§ **Description of the task**
Reproduce all of the entries below exactly, without a single change.
(Given records)
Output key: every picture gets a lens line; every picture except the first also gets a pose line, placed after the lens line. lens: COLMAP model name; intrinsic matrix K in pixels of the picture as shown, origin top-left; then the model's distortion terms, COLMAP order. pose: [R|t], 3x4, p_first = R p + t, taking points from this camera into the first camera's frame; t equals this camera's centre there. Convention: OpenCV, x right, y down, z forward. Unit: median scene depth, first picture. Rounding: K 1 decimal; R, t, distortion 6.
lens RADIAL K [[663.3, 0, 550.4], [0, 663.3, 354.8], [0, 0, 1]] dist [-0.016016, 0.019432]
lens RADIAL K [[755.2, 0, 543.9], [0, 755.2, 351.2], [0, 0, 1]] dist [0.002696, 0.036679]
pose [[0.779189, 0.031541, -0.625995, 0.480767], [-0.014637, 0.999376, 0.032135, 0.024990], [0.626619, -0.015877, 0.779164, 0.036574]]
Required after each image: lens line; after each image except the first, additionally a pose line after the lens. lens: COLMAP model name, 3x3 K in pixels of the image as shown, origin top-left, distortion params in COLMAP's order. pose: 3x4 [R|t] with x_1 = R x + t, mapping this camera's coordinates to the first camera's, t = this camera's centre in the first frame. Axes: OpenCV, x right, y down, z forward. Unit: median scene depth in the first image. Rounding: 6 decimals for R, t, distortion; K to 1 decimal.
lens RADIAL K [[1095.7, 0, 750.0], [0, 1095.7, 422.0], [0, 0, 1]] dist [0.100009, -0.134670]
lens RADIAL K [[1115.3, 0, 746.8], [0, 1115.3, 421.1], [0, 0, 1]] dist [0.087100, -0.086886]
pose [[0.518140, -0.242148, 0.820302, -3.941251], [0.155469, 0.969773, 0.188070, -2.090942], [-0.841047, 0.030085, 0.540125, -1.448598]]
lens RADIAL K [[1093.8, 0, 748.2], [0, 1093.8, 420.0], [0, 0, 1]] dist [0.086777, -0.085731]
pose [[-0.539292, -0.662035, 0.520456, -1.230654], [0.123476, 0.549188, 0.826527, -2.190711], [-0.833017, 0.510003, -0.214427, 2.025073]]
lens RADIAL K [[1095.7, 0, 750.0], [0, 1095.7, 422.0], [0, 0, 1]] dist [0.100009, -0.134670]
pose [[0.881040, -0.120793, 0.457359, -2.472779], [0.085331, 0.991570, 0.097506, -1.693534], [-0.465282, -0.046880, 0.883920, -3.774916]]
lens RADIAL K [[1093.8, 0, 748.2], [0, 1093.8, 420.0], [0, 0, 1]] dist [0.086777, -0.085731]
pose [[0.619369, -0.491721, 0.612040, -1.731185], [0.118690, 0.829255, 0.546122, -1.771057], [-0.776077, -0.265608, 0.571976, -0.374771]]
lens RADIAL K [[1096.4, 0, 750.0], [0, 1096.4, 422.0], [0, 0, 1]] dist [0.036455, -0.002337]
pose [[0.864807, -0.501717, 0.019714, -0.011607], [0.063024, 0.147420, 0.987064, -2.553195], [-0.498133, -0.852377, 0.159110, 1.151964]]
(End Given records)
§ **Answer to the exercise**
Output key: every picture gets a lens line; every picture except the first also gets a pose line, placed after the lens line. lens: COLMAP model name; intrinsic matrix K in pixels of the picture as shown, origin top-left; then the model's distortion terms, COLMAP order. pose: [R|t], 3x4, p_first = R p + t, taking points from this camera into the first camera's frame; t equals this camera's centre there. Convention: OpenCV, x right, y down, z forward. Unit: median scene depth, first picture. Rounding: K 1 decimal; R, t, distortion 6.
lens RADIAL K [[663.3, 0, 550.4], [0, 663.3, 354.8], [0, 0, 1]] dist [-0.016016, 0.019432]
lens RADIAL K [[755.2, 0, 543.9], [0, 755.2, 351.2], [0, 0, 1]] dist [0.002696, 0.036679]
pose [[0.779189, 0.031541, -0.625995, 0.480767], [-0.014637, 0.999376, 0.032135, 0.024990], [0.626619, -0.015877, 0.779164, 0.036574]]
Required after each image: lens line; after each image except the first, additionally a pose line after the lens. lens: COLMAP model name, 3x3 K in pixels of the image as shown, origin top-left, distortion params in COLMAP's order. pose: 3x4 [R|t] with x_1 = R x + t, mapping this camera's coordinates to the first camera's, t = this camera's centre in the first frame. Axes: OpenCV, x right, y down, z forward. Unit: median scene depth in the first image. Rounding: 6 decimals for R, t, distortion; K to 1 decimal.
lens RADIAL K [[1095.7, 0, 750.0], [0, 1095.7, 422.0], [0, 0, 1]] dist [0.100009, -0.134670]
lens RADIAL K [[1115.3, 0, 746.8], [0, 1115.3, 421.1], [0, 0, 1]] dist [0.087100, -0.086886]
pose [[0.518140, -0.242148, 0.820302, -3.941251], [0.155469, 0.969773, 0.188070, -2.090942], [-0.841047, 0.030085, 0.540125, -1.448598]]
lens RADIAL K [[1093.8, 0, 748.2], [0, 1093.8, 420.0], [0, 0, 1]] dist [0.086777, -0.085731]
pose [[-0.539292, -0.662035, 0.520456, -1.230654], [0.123476, 0.549188, 0.826527, -2.190711], [-0.833017, 0.510003, -0.214427, 2.025073]]
lens RADIAL K [[1095.7, 0, 750.0], [0, 1095.7, 422.0], [0, 0, 1]] dist [0.100009, -0.134670]
pose [[0.881040, -0.120793, 0.457359, -2.472779], [0.085331, 0.991570, 0.097506, -1.693534], [-0.465282, -0.046880, 0.883920, -3.774916]]
lens RADIAL K [[1093.8, 0, 748.2], [0, 1093.8, 420.0], [0, 0, 1]] dist [0.086777, -0.085731]
pose [[0.619369, -0.491721, 0.612040, -1.731185], [0.118690, 0.829255, 0.546122, -1.771057], [-0.776077, -0.265608, 0.571976, -0.374771]]
lens RADIAL K [[1096.4, 0, 750.0], [0, 1096.4, 422.0], [0, 0, 1]] dist [0.036455, -0.002337]
pose [[0.864807, -0.501717, 0.019714, -0.011607], [0.063024, 0.147420, 0.987064, -2.553195], [-0.498133, -0.852377, 0.159110, 1.151964]]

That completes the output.